In December of 2019, we'd return to Washington, this time to see my parents for Christmas, and also visit my girlfriend's Mom in the Bay Area for New Year's. I'll be forever grateful that she suggested we do that because it will be an unforgettable, albeit emotional holiday that I remember for the rest of my Life. From October to November to December, though Dad's eyes and smile were the same, the changes had continued for him.
In February of 2020, we had planned to take a trip to Hilo, Hawaii, my hometown. Grandma did pass after our last visit, shortly after we all left the Big Island in November and the February trip was originally going to be when we all got together to remember her.

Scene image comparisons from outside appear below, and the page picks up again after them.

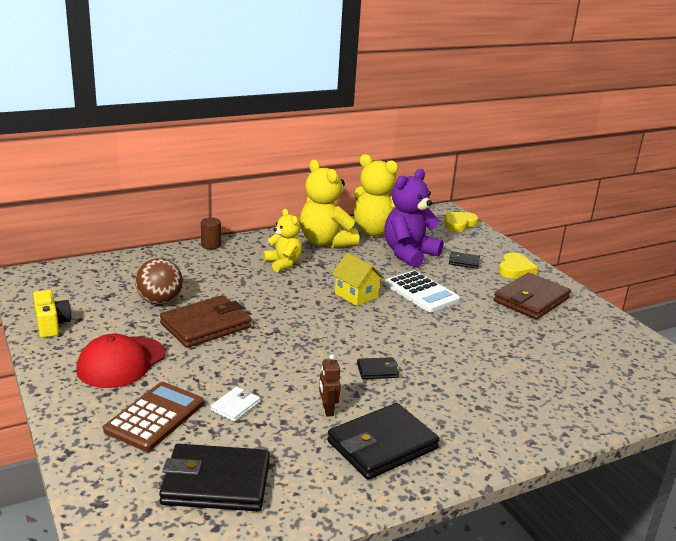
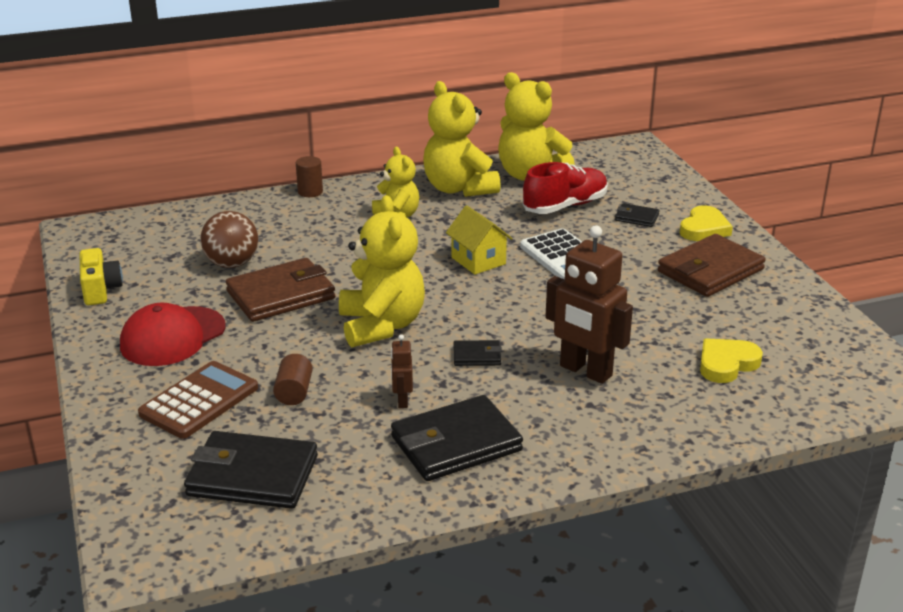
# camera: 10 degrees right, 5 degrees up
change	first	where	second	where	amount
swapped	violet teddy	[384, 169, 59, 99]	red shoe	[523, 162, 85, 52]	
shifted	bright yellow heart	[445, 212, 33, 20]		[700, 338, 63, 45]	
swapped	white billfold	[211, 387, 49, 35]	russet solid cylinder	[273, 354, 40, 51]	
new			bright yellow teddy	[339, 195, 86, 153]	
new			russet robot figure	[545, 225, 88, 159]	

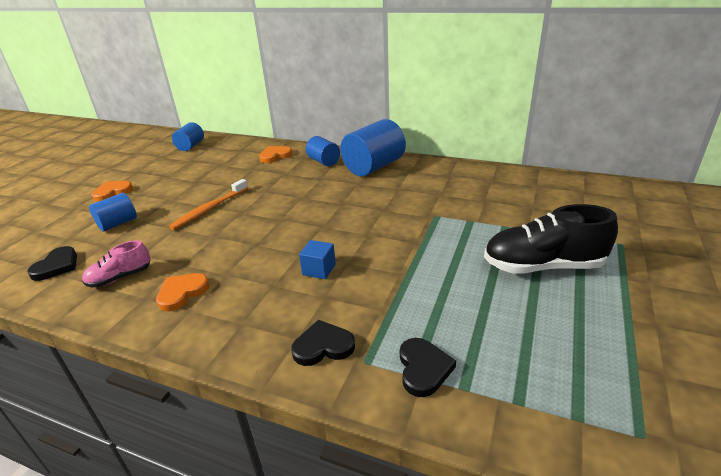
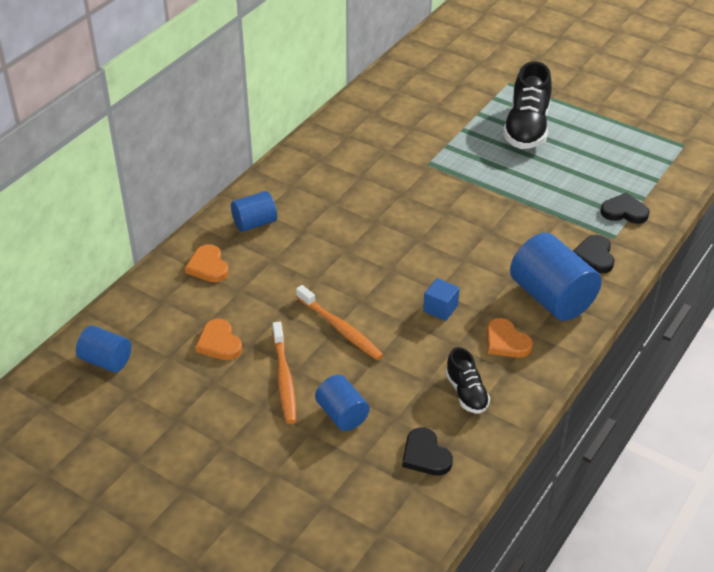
# camera: 80 degrees left, 10 degrees up
change	first	where	second	where	amount
shifted	cobalt solid cylinder	[341, 119, 65, 57]		[510, 233, 92, 88]	
shifted	orange-coloured heart	[92, 181, 41, 21]		[195, 319, 47, 41]	
repainted	rose-pink shoe	[82, 240, 69, 47]	black shoe	[446, 347, 44, 67]	
shifted	cobalt cube	[299, 240, 37, 39]		[423, 278, 37, 43]	
rotated	black heart	[27, 246, 50, 35]		[402, 427, 51, 49]	150 degrees counterclockwise
new			orange-coloured tooth brush	[272, 322, 24, 102]	

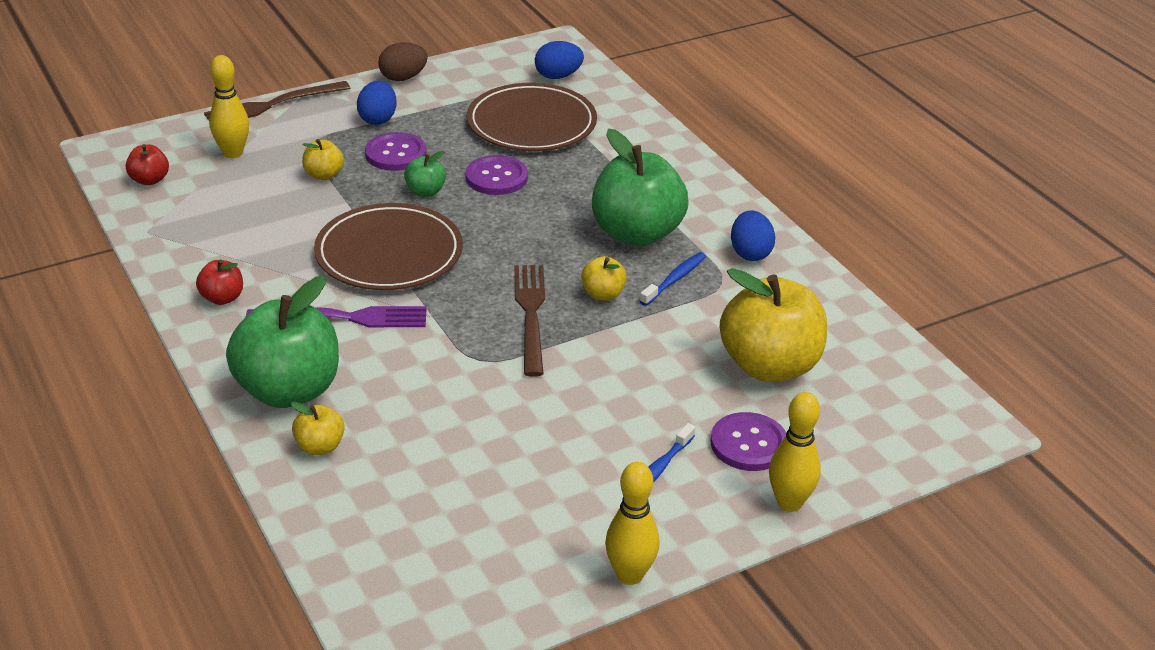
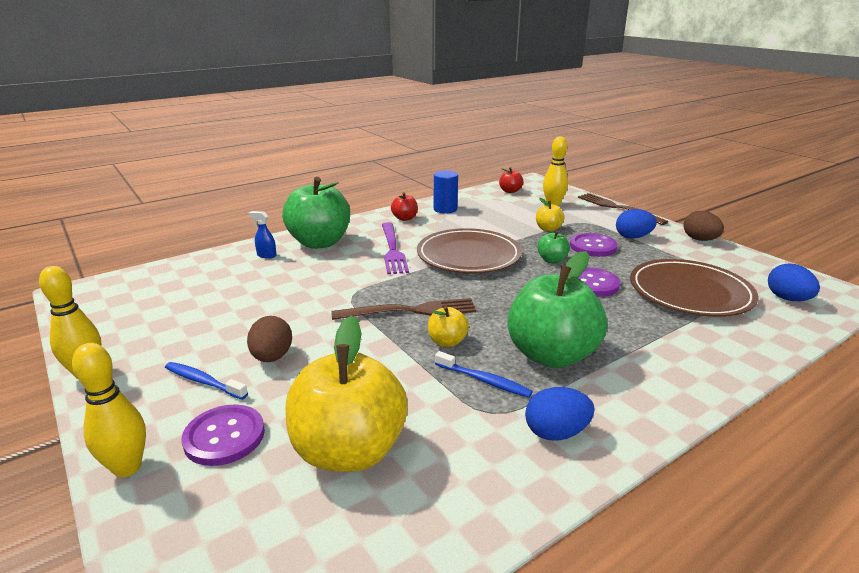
# camera: 85 degrees right, 10 degrees down
change	first	where	second	where	amount
swapped	bright yellow apple	[291, 402, 54, 53]	cobalt sprayer	[248, 211, 28, 48]	
new			cobalt solid cylinder	[434, 171, 24, 43]	
new			russet egg shape	[247, 316, 45, 46]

But with the first reports of covid-19 starting to make the constant news cycle, my parents opted to stay safe and not travel.
Oh, the funny thing about plans changing...
On February 25, I got a call that I'll never forget. Pretty wild actually. Remember how I mentioned having a dream that gave me the sense I should go visit in the first place? Well the night before/morning of February 25, I had a dream where Dad said "I love you." Pretty lucky really and amazing if you think about it.
That was an odd day though. That dream set the tone for it but also in the week prior my Dad had been in and out of the hospital. I felt worried, each time seeing him in the months prior, the sense that things would never be the same grew stronger. That day, after a meeting for work, I went to a church at Fort Street Mall in Honolulu, entered a row of the pews, knelt, bowed my head and prayed.
I just prayed because in terms of how I felt, it's all I knew to do.
I don't consider myself a subscriber to any one religious tradition and what I believe is influenced most by my local and Hawaiian roots, in particular, the phrase, Aloha ke Akua - God is Love.
As I prayed, I asked for healing for all. I felt for Dad, as I'm sure what he was going through was not fun for him. I could feel the heaviness of all of it and I could only imagine how much greater it was for my Mom, who was taking care of him, dealing with her own feelings about all of it, and all the unknowns that come with all of that. Mom's amazing and her strength in all of this, wow, just wow.
But by the end of that day, Mom called, and I'll never forget how she told me "Dad's gone."
As you can imagine, that triggered the fourth and final trip I took since that peaceful escape to Bali. In my quick attempt to mask my pain with humor, I also joked that I'd never pray again as I took it all in.
The time getting to my Mom's from getting off that call to arriving was filled with a blur of numbness, shock, and laughter. My girlfriend was the Light in the Darkness, her own experience of losing her father, a guide when I needed it most. Shortly after we got there, we had the viewing, and though they weren't the first (nor the last tears) I cried, they were the heaviest because that's when the sadness really hit.
Through all of it, and maybe this is the healing part of it, I feel so lucky that I got to have the relationship with Dad that we had, but also for those last times of getting to be together. The dreams were cool and I appreciate them so much in the context of the spiritual aspect of life being that which I value most, but getting to see, smile, and laugh a final few times, along the way are even more special.
All of this happened to coincide when the then first covid-19 death occurred in Washington. The experience of Dad's passing and all that coronavirus has been, have been intertwined since.
And while this photo was taken before all of this, we've spent countless hours at parks, running, walking, and in the mountains, hiking, and doing our best at just being.
The vibe of this photo is the vibe I've been seeking outdoors to recreate as I grieve the loss. It's the vibe I hope to not only experience but to share with others as I feel for all of humanity as we wait for the sun to set on this mixed chapter of our history. A chapter where it seems like there isn't much Light left, Darkness is on the horizon, but if we allow, there's still just so much beauty to behold.
Soul Aloha All Ways. And Be Well Friends.